After applying this code output is:

Now,

im_orig = Image.open('input-black.gif')
big = im_orig.resize((116, 56), Image.NEAREST)

ext = ".tif"
big.save("input-NEAREST" + ext)

After this code snippet output image is:

enter image description here

And finally when I apply this

from pytesser import *
image = Image.open('input-NEAREST.tif')
print image_to_string(image)

I am getting output %/ww

Please help me to find correct result.

If I try with these images, this code can successfully recognize letters.

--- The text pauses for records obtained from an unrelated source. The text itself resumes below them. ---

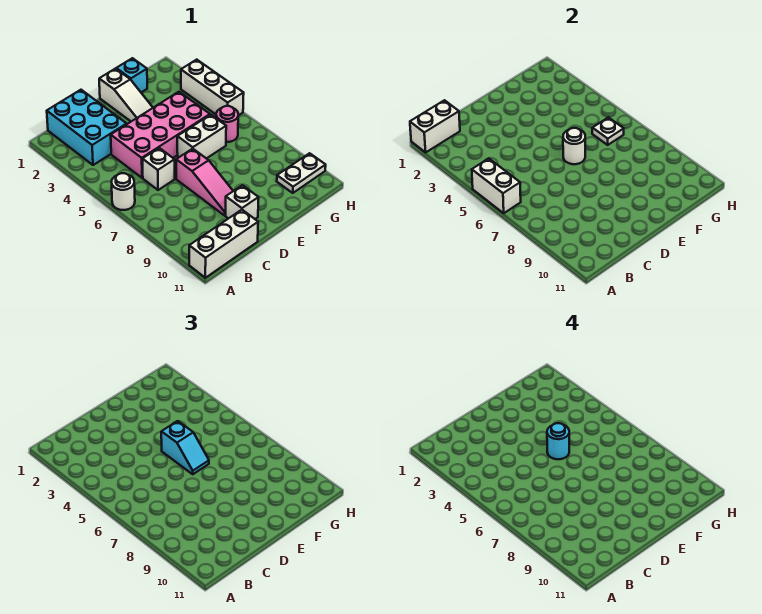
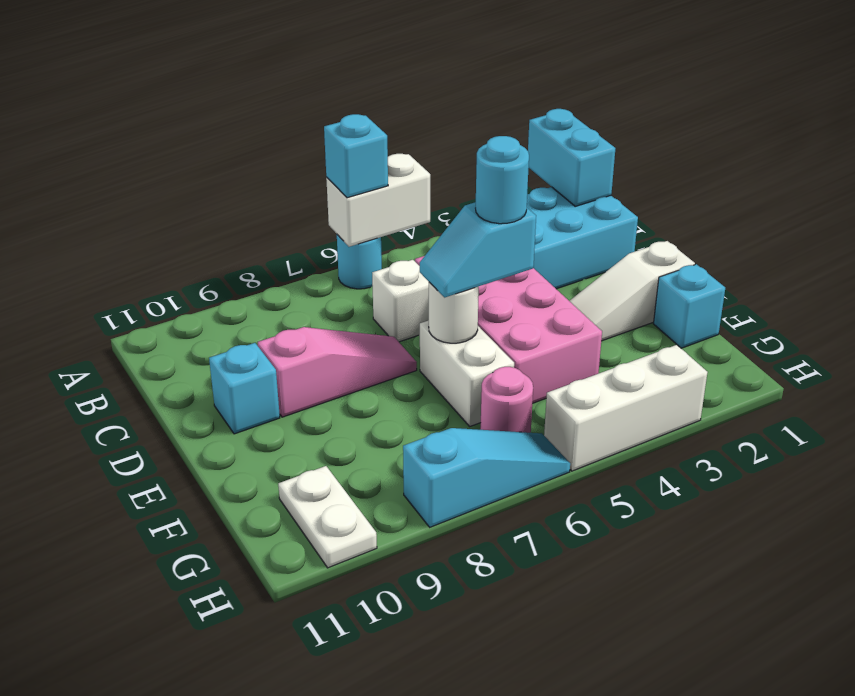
white 1x2 brick [410,100,460,152] -> cyan 1x2 brick [528,109,615,206]
white 1x1 round brick [112,173,135,210] -> cyan 1x1 round brick [337,235,382,289]
none -> cyan 1x1 brick [324,114,388,198]
white 1x3 brick [189,210,258,278] -> none
pink 1x3 slope [176,149,233,215] -> pink 1x3 slope turned to [258,327,417,417]
white 1x1 brick [226,185,259,219] -> cyan 1x1 brick [209,343,280,434]
white 1x1 plate [592,117,624,145] -> none
none -> cyan 1x3 slope [403,428,570,527]

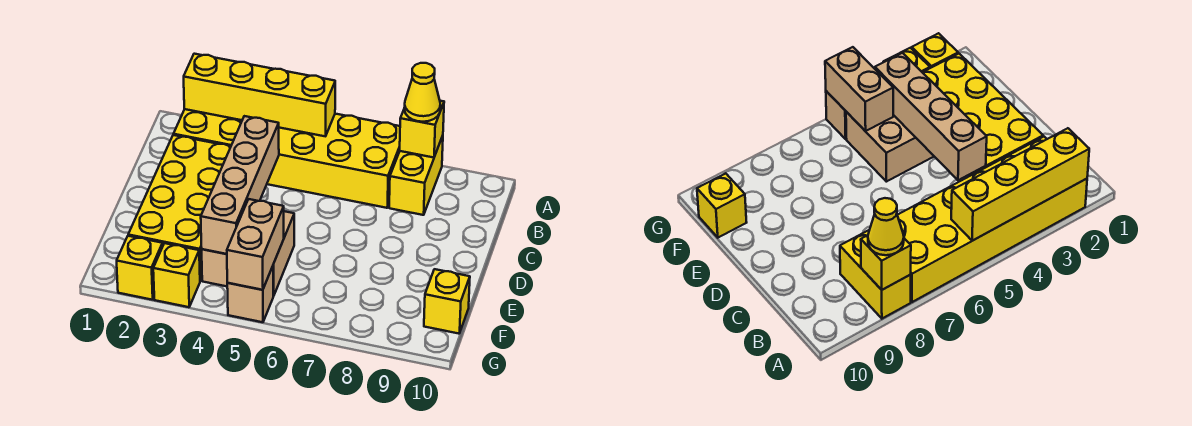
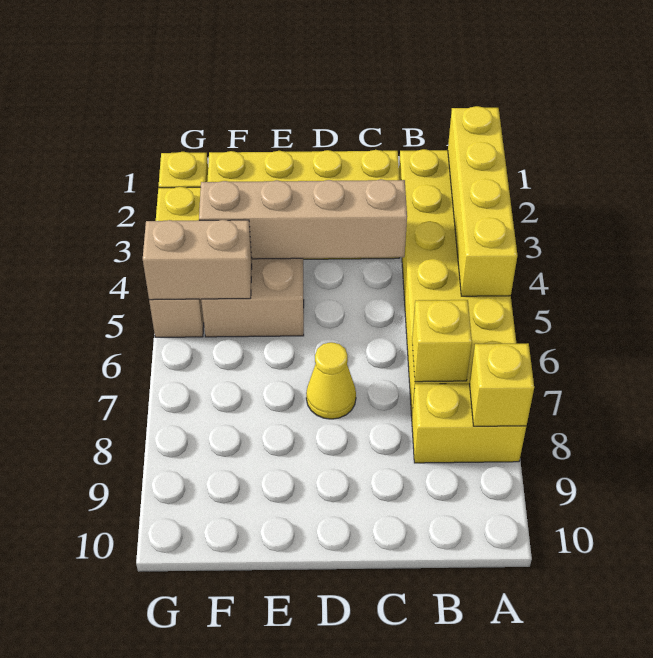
yellow 1x1 cone [404,63,440,122] -> yellow 1x1 cone moved to [306,342,356,419]
yellow 1x1 brick [424,269,470,334] -> yellow 1x1 brick moved to [412,300,472,382]

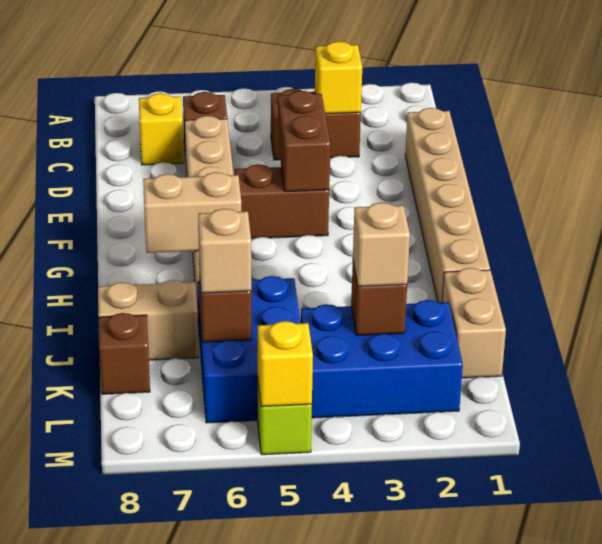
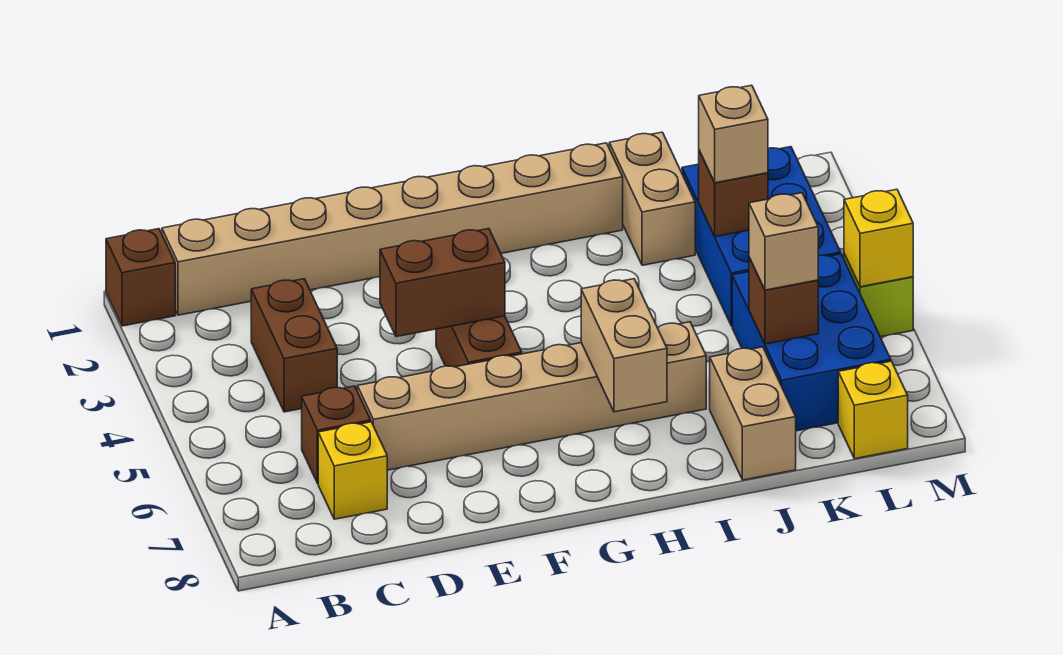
yellow 1x1 brick [315,41,362,114] -> yellow 1x1 brick moved to [838,361,908,459]
tan 1x6 brick [405,108,490,303] -> tan 1x8 brick [162,143,623,315]
tan 1x2 brick [442,268,506,378] -> tan 1x2 brick turned to [609,132,695,265]
blue 2x3 brick [198,276,301,423] -> blue 2x3 brick turned to [732,254,891,431]
brown 1x1 brick [98,313,150,394] -> brown 1x1 brick moved to [106,229,175,326]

enter image description here enter image description here

Moshi
  • 1,385
  • 2
  • 17
  • 36
  • Have you tested it on an easy to recognize image? Does PyTesser need training? – BlamKiwi Feb 10 '15 at 06:22
  • I tested that with some images that is successfully recognized. – Moshi Feb 10 '15 at 06:23
  • Then maybe that's just what it thinks the image is. – BlamKiwi Feb 10 '15 at 06:49
  • I think problem is extra zigzag lin in my captcha. But how can I remove the zigzag line so that I can put the image to pytesser with just letters. – Moshi Feb 10 '15 at 09:13
  • 1
    Just throwing something crazy out there.. You could start on the left and find path of black pixels all the way to the right (a depth first search algorithm). Repeat this until there are no more paths left?It will affect the letters though. And rather computationally intensive perhaps. – Vincent Ketelaars Mar 01 '15 at 06:42
  • Maybe you can create some samples, since all those captcha are similar. And compare using samples. – Fernando Freitas Alves Mar 06 '15 at 13:29

1 Answers1

1

You need to execute some basic morphologic image operations to remove the line before executing captcha recognizer. Try combining ndimage.binary_erosion and ndimage.binary_dilation .

sniperd
  • 5,124
  • 6
  • 28
  • 44